In one of my recent project I have to leverage Distributed dataparallel/dataparallel due to the memory constraint. But simply wrapping up the model with DP/DDP and training it lead to a slightly worse performance than the original single card training (exact same setting).
Would it be possible to close this gap? Or, more specifically, what are the differences under the hood (e.g. Batchnorm should be replaced with SyncBatchnorm, etc.)
@zxhuang1698 can you clarify a bit about your question, i’m not sure I get it, are you specifically referring to DistributedDataParallel?
In usual cases, Distributed training usually requires communication to sync model’s gradients and thus usually it is not linear scaling compared to local training.
@wanchaol sorry for the confusion. For performance, I do not mean the computational efficiency, rather I am talking about the performance of the task (e.g. loss, accuracy, IOU, etc.)
In the ideal case, I would assume training on multiple cards should lead to the same e.g. loss curve as training on a single card. I know randomness exists, but I do see multi-gpu models (both DP and DDP) perform worse than single-gpu models constantly in my setup, where they share the exact same training configs. So I am wondering whether there are any behaviors of DP/DDP that can cause such gap.
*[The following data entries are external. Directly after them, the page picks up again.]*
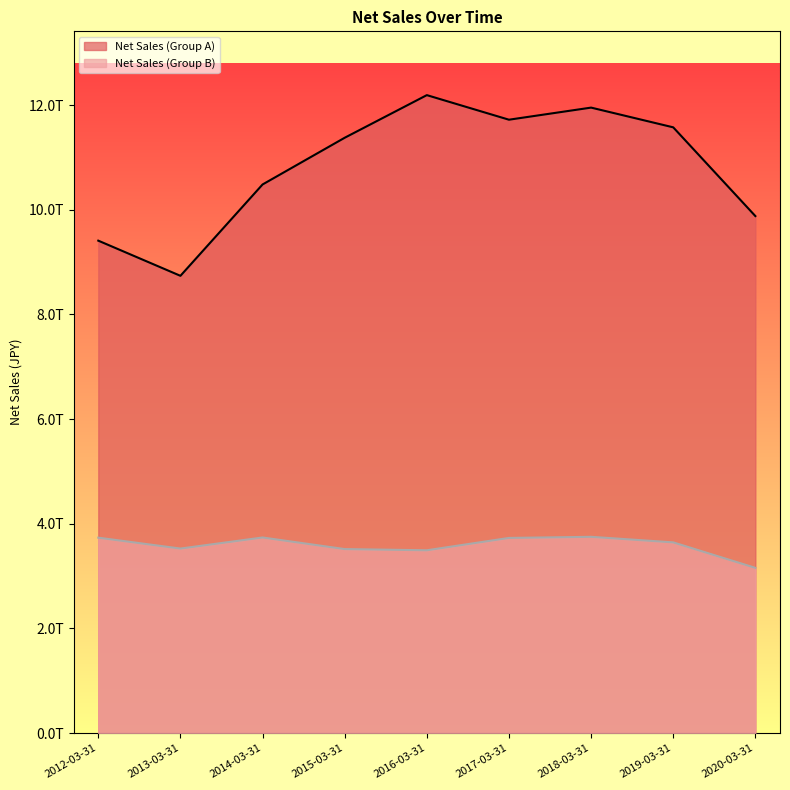

True or false: Net Sales (Group B) has a value of 3157540000000 at 2020-03-31.

True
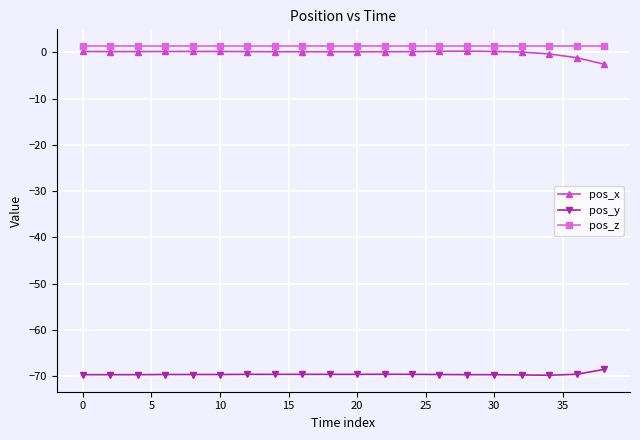

What is the sum of all pos_x values?

-1.5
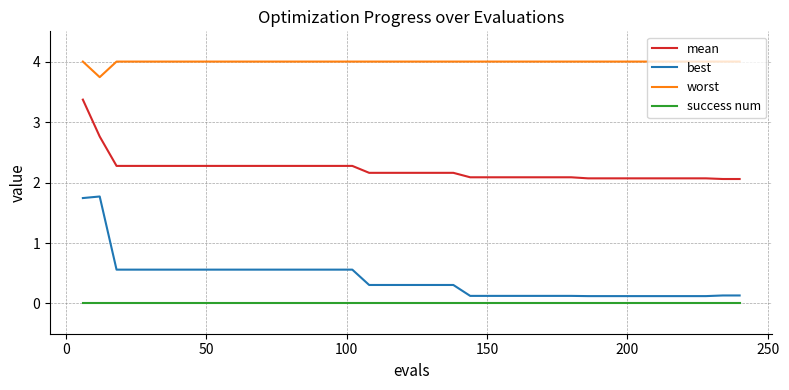

True or false: success num and worst cross at least once.

False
For example, I remember DP/DDP do not handle batchnorm in a synchronized way by default, where they calculate statistics on each card locally. This might cause performance to degrade when batchsize is small. Say we have a batchsize of 8 and four cards, then the batch statistics are calculated with an effective batchsize of 2 and can have high variance, compared to training the same model on a single card of batchsize 8.